Shahidul Islam Chowdhury | Published: 01:27, Dec 12,2019

 
 

Experts from home and abroad on Wednesday censured the intent of Myanmar, as a country, to deny at the International Court of Justice the allegations of genocide committed against ethnic and religious minority Rohingya group in Rakhine state.

The Myanmar side was ‘in effort to undercut allegation of genocide and genocidal intent,’ Parampreet Singh, associate director of Human Rights Watch said in a tweet on Wednesday.

Myanmar leader Aung San Suu Kyi and a pool of lawyers denied ‘genocidal intent’ at the ICJ as they defended military operation against the Rohingya community at the UN’s top court.

Professor Sheikh Hafizur Rahman Karzon, who teaches on genocide at the University of Dhaka, said that the Myanmar side raised question about the jurisdiction of the ICJ, which was not unexpected.

‘The same court had exercised its jurisdiction on the allegations of genocide and genocidal intent in the cases involving Rwanda and Bosnia Herzegovina,’ he reminded.

He mentioned that Suu Kyi tried to assure the ICJ of conducting trial of the perpetrators of genocide, if any, in local courts of Myanmar.

‘With the assurance she,  in a way, admitted the genocidal intent in an effort for granting them [the perpetrators] indemnity by local courts,’ Karzon added.

International lawyer Priya Pillai raised question about the motive of the Myanmar side which pointed out the absence of evidence of systematic killing in the case involving Rohingyas.

‘So basically, everyone should have been killed?’ she asked in her tweet.

Matthew Smith, co-founder of international rights group Fortify Rights, said that the Myanmar side argued against the allegation of Rohingya genocide by saying that the ‘total number of victims’ was not provided by the plaintiff, Gambia in this case.

‘Myanmar systematically prevented accurate casualty recording and denied monitors access,’ he said.
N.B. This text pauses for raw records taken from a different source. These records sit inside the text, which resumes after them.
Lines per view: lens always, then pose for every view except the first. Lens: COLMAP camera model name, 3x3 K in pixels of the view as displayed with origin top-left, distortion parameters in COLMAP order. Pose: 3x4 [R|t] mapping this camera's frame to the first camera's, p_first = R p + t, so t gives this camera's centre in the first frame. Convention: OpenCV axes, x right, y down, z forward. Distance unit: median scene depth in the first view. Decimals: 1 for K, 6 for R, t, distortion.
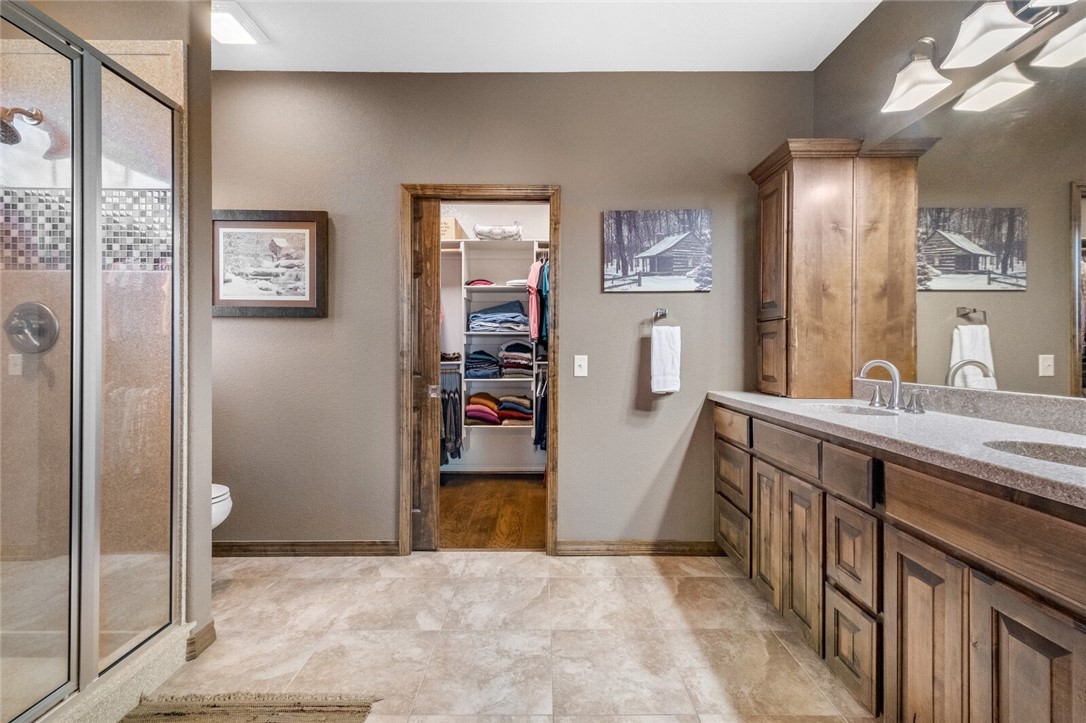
lens RADIAL K [[476.8, 0, 541.9], [0, 476.8, 354.0], [0, 0, 1]] dist [-0.002810, 0.000714]
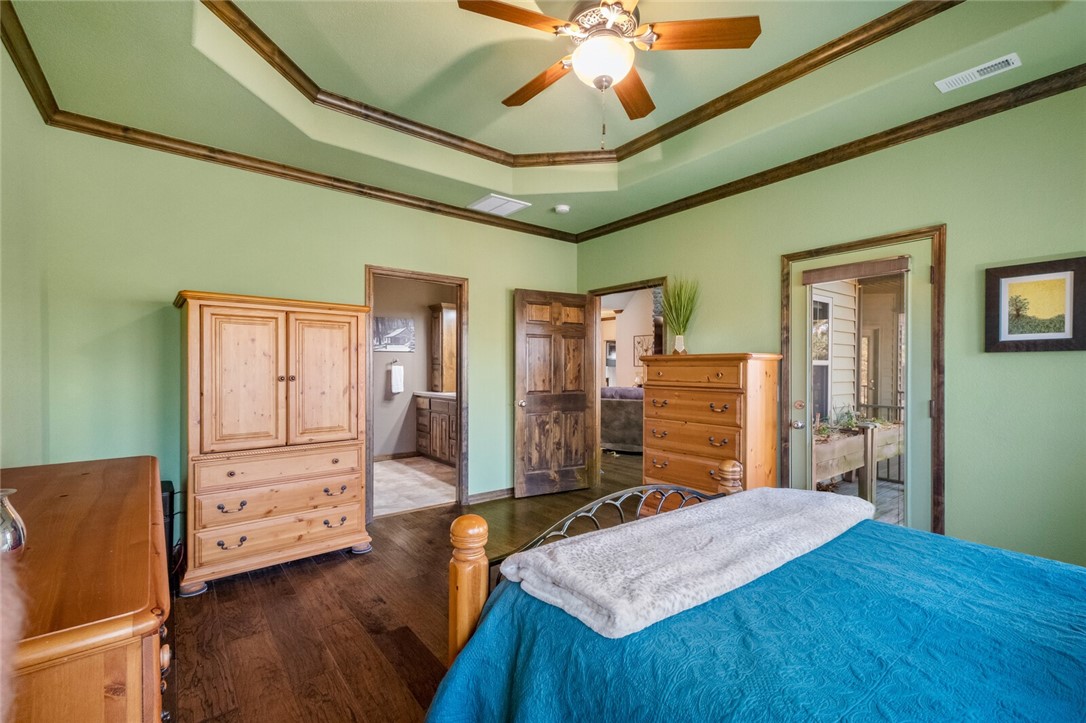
lens RADIAL K [[476.8, 0, 541.4], [0, 476.8, 367.3], [0, 0, 1]] dist [-0.002810, 0.000714]
pose [[0.798250, -0.000437, 0.602326, -0.648304], [0.005714, 0.999960, -0.006847, -0.029780], [-0.602299, 0.008907, 0.798221, -1.459158]]
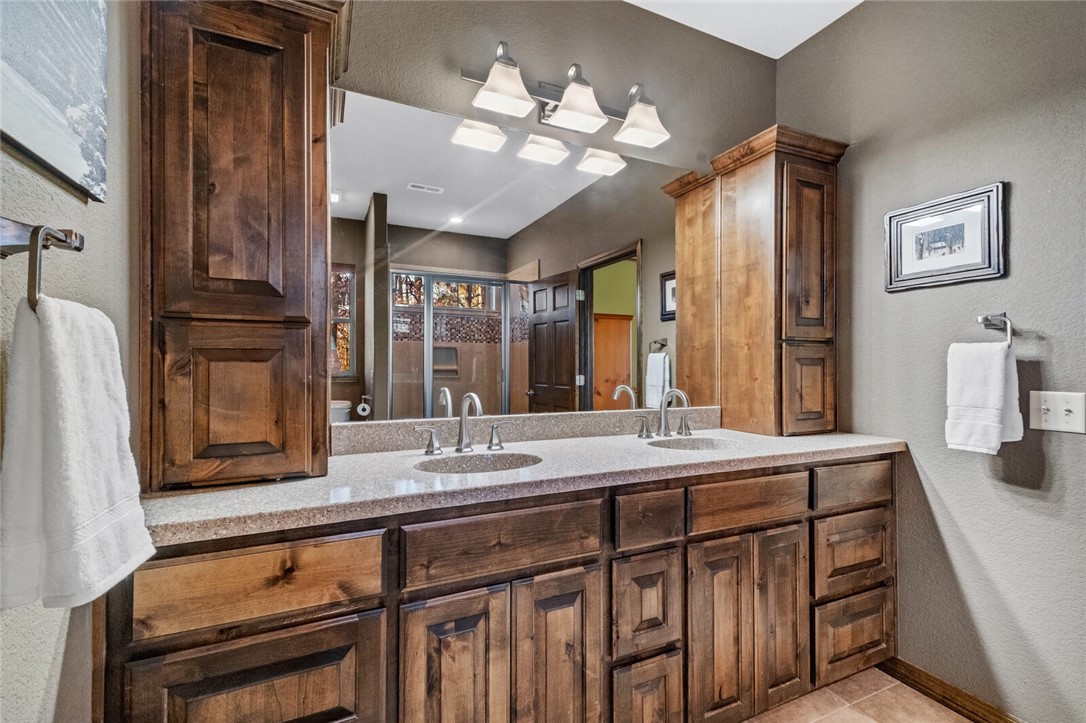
lens RADIAL K [[476.8, 0, 542.2], [0, 476.8, 357.1], [0, 0, 1]] dist [-0.002810, 0.000714]
pose [[-0.404709, -0.003274, 0.914440, -0.058969], [0.000323, 0.999993, 0.003723, -0.034524], [-0.914445, 0.001802, -0.404705, 0.903802]]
Contesting a claim by Myanmar lawyers insisting that the use of airpower was avoided in Rakhine except for ‘one’ instance in which forces used a helicopter, Smith said that Fortify Rights documented multiple attacks from the air against the Rohingya civilians.

Mentioning an argument advanced by a Myanmar lawyer that the ‘food deprivation’ might have been ‘designed’ to drive out Rohingyas rather than destroy them, Smith said, ‘That’s darn close to an admission of crimes.’

Brad Adams of Human Rights Watch said that the defence team, including Suu Kyi, did not name ‘Rohingya’ as victims.

‘Denying a group its identity is evidence of a specific intent. This is nothing new. In 2016, she told the US not to use the word [Rohingya],’ he added.

The case, the first international legal attempt to bring Myanmar to justice over reported killings of thousands of Rohingyas, began after the Muslim-majority Gambia on November 11 filed an application at the ICJ, accusing Myanmar of violating the Convention on the Prevention and Punishment of the Crime of Genocide 1948.

More than 7 lakh Rohingyas, mostly women, children and aged people, entered Bangladesh after fleeing unbridled murder, arson and rape during ‘security operations’ by the Myanmar military in Rakhine, what the United Nations denounced as ethnic cleansing and genocide, beginning from August 25, 2017.

The UNHCR and the governments of Myanmar and Bangladesh failed in their two attempts to repatriate the first batch of Rohingya people under bilateral mechanisms as none of them agreed to go back referring to the absence of environment in Rakhine for return.

The on-going Rohingya influx took the number of undocumented Myanmar nationals and registered refugees in Bangladesh to about 1.2 million, according to estimates by UN agencies and Bangladesh authorities.